What you will do: Rewrite the lines below, putting "spouse" wherever "husband" appears and keeping everything else the same. Leave out the pictures.

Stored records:
▬▬▬▬▬▬

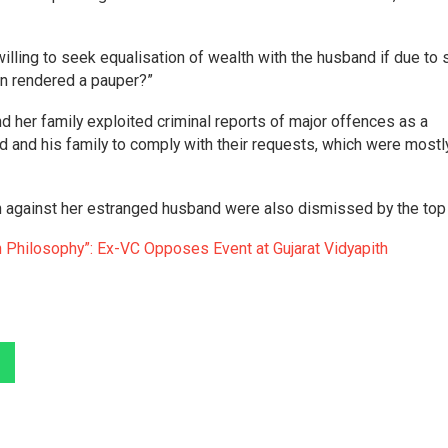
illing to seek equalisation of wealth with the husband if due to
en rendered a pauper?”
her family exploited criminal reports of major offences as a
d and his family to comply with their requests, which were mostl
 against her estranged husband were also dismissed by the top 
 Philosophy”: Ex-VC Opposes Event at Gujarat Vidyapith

▬▬▬▬▬▬

Answer for this exercise:
illing to seek equalisation of wealth with the spouse if due to
en rendered a pauper?”
her family exploited criminal reports of major offences as a
d and his family to comply with their requests, which were mostl
 against her estranged spouse were also dismissed by the top 
 Philosophy”: Ex-VC Opposes Event at Gujarat Vidyapith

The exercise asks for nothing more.